(Records drawn from a dataset)
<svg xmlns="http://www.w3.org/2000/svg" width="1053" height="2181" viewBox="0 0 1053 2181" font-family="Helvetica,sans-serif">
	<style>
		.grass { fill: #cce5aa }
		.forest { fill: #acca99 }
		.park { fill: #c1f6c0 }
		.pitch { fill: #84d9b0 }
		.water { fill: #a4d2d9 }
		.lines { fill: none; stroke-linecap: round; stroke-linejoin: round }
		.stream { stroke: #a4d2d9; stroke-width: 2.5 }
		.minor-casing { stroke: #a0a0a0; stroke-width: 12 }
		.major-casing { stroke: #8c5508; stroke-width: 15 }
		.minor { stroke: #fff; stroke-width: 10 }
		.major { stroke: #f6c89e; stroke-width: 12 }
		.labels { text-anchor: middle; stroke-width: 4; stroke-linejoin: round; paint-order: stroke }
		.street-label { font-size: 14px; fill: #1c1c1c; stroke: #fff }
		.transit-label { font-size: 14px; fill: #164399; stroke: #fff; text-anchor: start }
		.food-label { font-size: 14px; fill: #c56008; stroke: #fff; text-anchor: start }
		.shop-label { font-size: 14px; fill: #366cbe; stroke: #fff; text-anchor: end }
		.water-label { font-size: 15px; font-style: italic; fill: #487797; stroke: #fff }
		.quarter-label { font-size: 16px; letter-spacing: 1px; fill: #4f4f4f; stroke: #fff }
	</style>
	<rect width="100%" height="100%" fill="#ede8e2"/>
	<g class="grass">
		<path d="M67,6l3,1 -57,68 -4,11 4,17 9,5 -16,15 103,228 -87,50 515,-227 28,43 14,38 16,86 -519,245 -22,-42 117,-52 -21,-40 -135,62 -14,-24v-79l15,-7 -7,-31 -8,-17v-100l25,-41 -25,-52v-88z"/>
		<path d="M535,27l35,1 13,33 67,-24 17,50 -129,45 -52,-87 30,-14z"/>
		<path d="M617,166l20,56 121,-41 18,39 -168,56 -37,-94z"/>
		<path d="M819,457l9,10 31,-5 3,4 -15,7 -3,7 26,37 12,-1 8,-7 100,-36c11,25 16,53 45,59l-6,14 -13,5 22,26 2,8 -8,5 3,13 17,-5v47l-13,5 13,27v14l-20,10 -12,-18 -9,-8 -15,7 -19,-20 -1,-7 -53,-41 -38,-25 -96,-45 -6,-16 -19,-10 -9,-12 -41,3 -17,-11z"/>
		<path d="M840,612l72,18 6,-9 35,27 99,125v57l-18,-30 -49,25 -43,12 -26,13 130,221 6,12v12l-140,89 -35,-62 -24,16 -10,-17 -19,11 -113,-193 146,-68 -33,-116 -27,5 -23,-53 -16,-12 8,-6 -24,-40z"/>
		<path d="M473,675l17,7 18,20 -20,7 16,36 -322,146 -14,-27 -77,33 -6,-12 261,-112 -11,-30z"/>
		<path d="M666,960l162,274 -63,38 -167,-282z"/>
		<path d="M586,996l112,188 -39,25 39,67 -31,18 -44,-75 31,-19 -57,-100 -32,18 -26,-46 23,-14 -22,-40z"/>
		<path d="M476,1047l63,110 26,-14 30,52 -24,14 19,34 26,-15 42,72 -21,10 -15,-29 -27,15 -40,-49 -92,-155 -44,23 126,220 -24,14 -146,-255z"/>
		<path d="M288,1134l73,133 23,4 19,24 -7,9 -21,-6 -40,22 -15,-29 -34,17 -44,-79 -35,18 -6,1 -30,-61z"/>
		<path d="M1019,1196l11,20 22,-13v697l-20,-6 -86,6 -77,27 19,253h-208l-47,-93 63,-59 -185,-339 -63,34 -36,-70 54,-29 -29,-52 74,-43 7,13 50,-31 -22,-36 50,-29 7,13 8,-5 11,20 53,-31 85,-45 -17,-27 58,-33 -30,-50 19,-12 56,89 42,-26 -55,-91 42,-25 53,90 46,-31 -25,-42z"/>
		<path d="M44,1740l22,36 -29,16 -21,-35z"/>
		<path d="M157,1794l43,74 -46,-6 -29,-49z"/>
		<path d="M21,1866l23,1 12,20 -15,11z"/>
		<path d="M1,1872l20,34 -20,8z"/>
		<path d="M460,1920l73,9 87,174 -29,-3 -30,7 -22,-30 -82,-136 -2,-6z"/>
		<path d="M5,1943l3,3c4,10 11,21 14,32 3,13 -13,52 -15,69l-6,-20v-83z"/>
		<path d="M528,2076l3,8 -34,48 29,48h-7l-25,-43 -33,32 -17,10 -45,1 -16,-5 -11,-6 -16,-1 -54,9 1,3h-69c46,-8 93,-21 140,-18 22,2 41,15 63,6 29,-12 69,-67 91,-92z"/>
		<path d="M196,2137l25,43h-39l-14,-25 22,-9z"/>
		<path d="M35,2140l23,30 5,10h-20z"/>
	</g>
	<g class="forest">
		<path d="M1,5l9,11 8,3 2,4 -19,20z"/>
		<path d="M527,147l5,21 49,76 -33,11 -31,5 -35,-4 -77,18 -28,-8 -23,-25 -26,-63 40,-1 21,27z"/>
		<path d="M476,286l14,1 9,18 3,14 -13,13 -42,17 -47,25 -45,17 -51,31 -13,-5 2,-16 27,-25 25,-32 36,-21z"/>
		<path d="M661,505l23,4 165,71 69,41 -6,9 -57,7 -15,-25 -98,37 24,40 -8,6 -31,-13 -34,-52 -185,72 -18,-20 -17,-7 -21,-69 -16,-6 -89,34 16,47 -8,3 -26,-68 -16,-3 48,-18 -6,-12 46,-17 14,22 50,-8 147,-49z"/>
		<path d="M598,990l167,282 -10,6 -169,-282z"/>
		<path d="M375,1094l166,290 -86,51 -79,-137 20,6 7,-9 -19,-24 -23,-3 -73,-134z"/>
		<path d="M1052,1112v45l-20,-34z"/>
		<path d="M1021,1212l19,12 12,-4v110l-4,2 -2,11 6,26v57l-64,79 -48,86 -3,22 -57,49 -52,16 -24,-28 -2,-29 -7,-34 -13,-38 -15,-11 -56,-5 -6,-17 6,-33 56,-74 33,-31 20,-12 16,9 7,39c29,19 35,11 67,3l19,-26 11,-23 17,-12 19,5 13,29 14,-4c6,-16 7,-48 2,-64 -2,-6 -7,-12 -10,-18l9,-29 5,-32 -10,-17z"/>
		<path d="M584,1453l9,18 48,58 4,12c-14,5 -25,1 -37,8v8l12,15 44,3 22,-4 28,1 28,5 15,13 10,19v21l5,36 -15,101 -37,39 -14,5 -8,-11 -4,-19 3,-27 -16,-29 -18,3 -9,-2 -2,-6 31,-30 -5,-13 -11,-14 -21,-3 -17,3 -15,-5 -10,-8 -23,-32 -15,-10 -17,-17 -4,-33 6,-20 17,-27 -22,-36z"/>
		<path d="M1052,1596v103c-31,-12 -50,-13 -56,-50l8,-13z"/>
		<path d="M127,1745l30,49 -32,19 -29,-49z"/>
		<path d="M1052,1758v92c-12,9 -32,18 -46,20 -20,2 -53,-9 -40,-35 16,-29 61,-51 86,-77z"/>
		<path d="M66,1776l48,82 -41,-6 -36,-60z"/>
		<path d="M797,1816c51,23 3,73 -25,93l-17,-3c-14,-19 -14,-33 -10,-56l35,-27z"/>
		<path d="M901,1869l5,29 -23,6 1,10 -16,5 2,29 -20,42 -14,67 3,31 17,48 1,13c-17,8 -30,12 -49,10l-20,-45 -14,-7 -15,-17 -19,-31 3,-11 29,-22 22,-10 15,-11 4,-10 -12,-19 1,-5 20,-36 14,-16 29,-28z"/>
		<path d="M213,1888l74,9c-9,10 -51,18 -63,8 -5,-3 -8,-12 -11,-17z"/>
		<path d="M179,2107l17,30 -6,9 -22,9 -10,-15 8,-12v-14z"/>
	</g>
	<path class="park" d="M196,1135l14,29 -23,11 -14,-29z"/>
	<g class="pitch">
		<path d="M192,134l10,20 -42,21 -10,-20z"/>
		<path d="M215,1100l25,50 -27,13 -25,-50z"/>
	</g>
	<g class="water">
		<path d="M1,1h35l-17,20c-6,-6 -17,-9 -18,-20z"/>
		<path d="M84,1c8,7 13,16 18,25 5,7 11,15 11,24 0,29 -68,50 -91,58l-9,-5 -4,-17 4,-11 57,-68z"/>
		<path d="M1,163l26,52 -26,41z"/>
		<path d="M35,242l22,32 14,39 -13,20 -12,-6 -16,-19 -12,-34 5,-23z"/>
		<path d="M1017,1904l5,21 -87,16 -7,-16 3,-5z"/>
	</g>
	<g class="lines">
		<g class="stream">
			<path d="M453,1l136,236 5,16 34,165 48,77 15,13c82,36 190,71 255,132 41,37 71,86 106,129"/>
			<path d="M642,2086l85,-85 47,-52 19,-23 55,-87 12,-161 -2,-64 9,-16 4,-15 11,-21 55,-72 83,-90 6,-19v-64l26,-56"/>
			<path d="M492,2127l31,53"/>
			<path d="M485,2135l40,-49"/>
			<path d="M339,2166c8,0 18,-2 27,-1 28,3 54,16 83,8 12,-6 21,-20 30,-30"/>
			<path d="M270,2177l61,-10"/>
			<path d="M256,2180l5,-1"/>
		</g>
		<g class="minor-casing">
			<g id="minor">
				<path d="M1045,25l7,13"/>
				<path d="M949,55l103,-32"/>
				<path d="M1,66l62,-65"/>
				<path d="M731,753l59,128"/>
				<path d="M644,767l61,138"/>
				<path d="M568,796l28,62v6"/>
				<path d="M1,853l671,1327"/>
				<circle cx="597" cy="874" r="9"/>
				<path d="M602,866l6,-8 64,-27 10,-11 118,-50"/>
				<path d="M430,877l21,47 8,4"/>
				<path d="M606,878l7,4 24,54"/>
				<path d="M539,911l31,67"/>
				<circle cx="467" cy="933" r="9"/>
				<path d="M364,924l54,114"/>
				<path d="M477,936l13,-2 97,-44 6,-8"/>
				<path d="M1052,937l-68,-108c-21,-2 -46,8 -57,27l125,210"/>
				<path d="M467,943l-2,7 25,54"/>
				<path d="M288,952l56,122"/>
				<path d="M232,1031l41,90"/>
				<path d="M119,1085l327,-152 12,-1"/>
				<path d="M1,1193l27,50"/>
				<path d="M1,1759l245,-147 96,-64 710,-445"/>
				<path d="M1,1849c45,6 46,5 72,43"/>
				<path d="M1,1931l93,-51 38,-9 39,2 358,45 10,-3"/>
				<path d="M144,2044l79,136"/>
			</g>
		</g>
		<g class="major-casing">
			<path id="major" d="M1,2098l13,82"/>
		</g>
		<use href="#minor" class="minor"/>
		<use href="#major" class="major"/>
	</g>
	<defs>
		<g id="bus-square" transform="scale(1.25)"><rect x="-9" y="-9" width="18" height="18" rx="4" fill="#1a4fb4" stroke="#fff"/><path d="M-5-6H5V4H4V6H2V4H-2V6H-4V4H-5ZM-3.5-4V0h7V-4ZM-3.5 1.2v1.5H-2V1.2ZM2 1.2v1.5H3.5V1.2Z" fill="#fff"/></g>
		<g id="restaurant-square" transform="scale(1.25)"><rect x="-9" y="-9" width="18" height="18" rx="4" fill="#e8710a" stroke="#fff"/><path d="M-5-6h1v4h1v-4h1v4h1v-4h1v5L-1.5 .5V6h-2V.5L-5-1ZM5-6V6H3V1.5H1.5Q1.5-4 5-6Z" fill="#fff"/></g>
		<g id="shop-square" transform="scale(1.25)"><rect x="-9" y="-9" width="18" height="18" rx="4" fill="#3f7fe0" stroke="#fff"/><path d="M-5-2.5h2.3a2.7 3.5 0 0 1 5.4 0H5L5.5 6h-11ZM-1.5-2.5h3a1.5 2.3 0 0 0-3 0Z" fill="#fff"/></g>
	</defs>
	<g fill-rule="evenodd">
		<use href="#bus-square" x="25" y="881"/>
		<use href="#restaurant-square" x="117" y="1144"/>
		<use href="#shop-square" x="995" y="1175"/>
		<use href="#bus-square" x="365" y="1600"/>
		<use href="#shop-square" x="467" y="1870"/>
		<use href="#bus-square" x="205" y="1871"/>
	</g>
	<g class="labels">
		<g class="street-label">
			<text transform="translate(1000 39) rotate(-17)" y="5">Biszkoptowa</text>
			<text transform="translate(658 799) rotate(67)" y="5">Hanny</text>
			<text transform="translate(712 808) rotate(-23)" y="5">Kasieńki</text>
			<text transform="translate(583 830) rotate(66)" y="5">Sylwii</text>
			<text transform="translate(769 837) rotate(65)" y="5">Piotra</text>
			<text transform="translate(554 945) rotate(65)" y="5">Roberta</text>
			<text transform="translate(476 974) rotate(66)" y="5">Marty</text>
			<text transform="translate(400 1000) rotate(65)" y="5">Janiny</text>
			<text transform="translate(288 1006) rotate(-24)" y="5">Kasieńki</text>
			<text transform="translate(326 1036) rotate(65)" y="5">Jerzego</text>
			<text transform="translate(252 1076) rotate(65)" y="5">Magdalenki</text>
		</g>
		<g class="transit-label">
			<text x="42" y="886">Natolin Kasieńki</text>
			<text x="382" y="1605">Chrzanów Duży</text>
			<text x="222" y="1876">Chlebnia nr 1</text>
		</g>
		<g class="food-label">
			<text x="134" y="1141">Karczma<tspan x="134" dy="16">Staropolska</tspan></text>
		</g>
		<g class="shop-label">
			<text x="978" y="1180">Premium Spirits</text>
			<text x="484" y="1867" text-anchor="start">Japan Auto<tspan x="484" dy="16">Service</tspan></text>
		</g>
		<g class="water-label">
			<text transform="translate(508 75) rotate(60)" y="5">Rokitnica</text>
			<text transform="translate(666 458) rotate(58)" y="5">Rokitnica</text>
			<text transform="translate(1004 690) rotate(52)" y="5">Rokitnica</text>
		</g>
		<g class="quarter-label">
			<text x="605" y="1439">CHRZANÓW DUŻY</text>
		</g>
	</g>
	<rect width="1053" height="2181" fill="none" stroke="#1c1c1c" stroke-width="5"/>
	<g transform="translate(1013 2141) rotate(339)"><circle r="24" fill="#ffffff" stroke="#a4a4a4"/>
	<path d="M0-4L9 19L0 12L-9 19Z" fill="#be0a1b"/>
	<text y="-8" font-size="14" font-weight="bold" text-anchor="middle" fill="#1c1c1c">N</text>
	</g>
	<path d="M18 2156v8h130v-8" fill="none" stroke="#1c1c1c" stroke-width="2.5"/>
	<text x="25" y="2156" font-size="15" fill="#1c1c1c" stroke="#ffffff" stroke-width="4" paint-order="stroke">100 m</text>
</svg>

▸ WHAT IS REQUIRED:
Go through the entries above and report each line with the string "rect" in it.

▸ EXPECTED ANSWER:
	<rect width="100%" height="100%" fill="#ede8e2"/>
		<g id="bus-square" transform="scale(1.25)"><rect x="-9" y="-9" width="18" height="18" rx="4" fill="#1a4fb4" stroke="#fff"/><path d="M-5-6H5V4H4V6H2V4H-2V6H-4V4H-5ZM-3.5-4V0h7V-4ZM-3.5 1.2v1.5H-2V1.2ZM2 1.2v1.5H3.5V1.2Z" fill="#fff"/></g>
		<g id="restaurant-square" transform="scale(1.25)"><rect x="-9" y="-9" width="18" height="18" rx="4" fill="#e8710a" stroke="#fff"/><path d="M-5-6h1v4h1v-4h1v4h1v-4h1v5L-1.5 .5V6h-2V.5L-5-1ZM5-6V6H3V1.5H1.5Q1.5-4 5-6Z" fill="#fff"/></g>
		<g id="shop-square" transform="scale(1.25)"><rect x="-9" y="-9" width="18" height="18" rx="4" fill="#3f7fe0" stroke="#fff"/><path d="M-5-2.5h2.3a2.7 3.5 0 0 1 5.4 0H5L5.5 6h-11ZM-1.5-2.5h3a1.5 2.3 0 0 0-3 0Z" fill="#fff"/></g>
	<rect width="1053" height="2181" fill="none" stroke="#1c1c1c" stroke-width="5"/>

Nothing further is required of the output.